# recommendations for books to help learn BSD networking



## pete793r (Mar 15, 2010)

hey guys,

apologies if this is the wrong place to post this.

i am trying to learn FreeBSD networking, namely setting up DNS, also mail servers/ftp etc. what would ye recommend as a good book to help me with this?

thanks in advance,

Peter..


----------



## SirDice (Mar 15, 2010)

Start with the basics. Learn about TCP/IP. This is pretty generic and not FreeBSD specific. Same goes for all the other things you want to do. None of it is FreeBSD specific. Configuring Apache on Solaris is exactly the same.


----------



## DutchDaemon (Mar 15, 2010)

@pete793r -> 'Networking' (e.g. routing, tcp/ip, ifconfig) != 'Web/Network Services' (smtp, http, DNS).


----------



## pete793r (Mar 15, 2010)

any online tutorials you can recommend? theres a lot of dross out there


----------



## pete793r (Mar 15, 2010)

DutchDaemon said:
			
		

> @pete793r -> 'Networking' (e.g. routing, tcp/ip, ifconfig) != 'Web/Network Services' (smtp, http, DNS).
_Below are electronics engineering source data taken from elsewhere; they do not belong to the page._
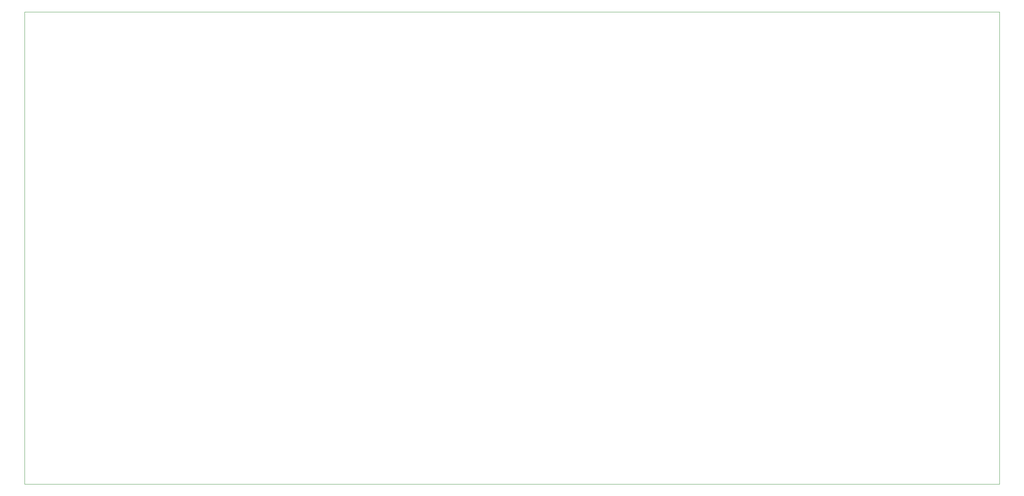
<source format=gm1>
G04 #@! TF.GenerationSoftware,KiCad,Pcbnew,(6.0.2)*
G04 #@! TF.CreationDate,2022-03-07T19:03:20-08:00*
G04 #@! TF.ProjectId,driver_test,64726976-6572-45f7-9465-73742e6b6963,rev?*
G04 #@! TF.SameCoordinates,Original*
G04 #@! TF.FileFunction,Profile,NP*
%FSLAX46Y46*%
G04 Gerber Fmt 4.6, Leading zero omitted, Abs format (unit mm)*
G04 Created by KiCad (PCBNEW (6.0.2)) date 2022-03-07 19:03:20*
%MOMM*%
%LPD*%
G01*
G04 APERTURE LIST*
G04 #@! TA.AperFunction,Profile*
%ADD10C,0.100000*%
G04 #@! TD*
G04 APERTURE END LIST*
D10*
X25400000Y-25400000D02*
X254000000Y-25400000D01*
X254000000Y-25400000D02*
X254000000Y-136144000D01*
X254000000Y-136144000D02*
X25400000Y-136144000D01*
X25400000Y-136144000D02*
X25400000Y-25400000D01*
M02*

</source>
networking doesnt equal networking services...

righteo

:r

BTW - i bet you're fun at dinner parties...lol..


----------



## DutchDaemon (Mar 15, 2010)

If you don't recognise the conceptual difference between networks and services, the fun at your dinner parties likely consists of putting everything into a blender (with the lid off).


----------



## pete793r (Mar 15, 2010)

:e 

whatever mate

i made a simple error.. no need to get all high horse about it... lifes too short... ill make sure i dont do it again...


----------



## MG (Mar 15, 2010)

a Google helps: freebsd networking --> http://freebsd.rogness.net

But i'll prefer the handbook, manpages and my "FreeBSD unleashed" book


----------



## ckester (Mar 15, 2010)

Two highly recommended books which have chapters on setting up network services:

Dru Lavigne, The Best of FreeBSD Basics

Michael W. Lucas, Absolute FreeBSD

Both should be available on Amazon and elsewhere.  

The time it takes to produce a book being what it is, neither of them is completely current with FreeBSD 8.0.  But the nice thing about FreeBSD, unlike a proprietary OS like Windows that uses planned obsolescence to drive sales, is that almost everything in these books about older versions of FreeBSD still applies.

And of course, the handbook will often be your first and best resource.


----------



## pete793r (Mar 16, 2010)

ckester said:
			
		

> Two highly recommended books which have chapters on setting up network services:
> 
> Dru Lavigne, The Best of FreeBSD Basics
> 
> ...



thats excellent - thanks! :e


----------



## pete793r (Mar 16, 2010)

MG said:
			
		

> a Google helps: freebsd networking --> http://freebsd.rogness.net
> 
> But i'll prefer the handbook, manpages and my "FreeBSD unleashed" book



yeh did the google thing and found some very goiod online stuff, but for me you can never beat a good book 

thanks for the link!!


----------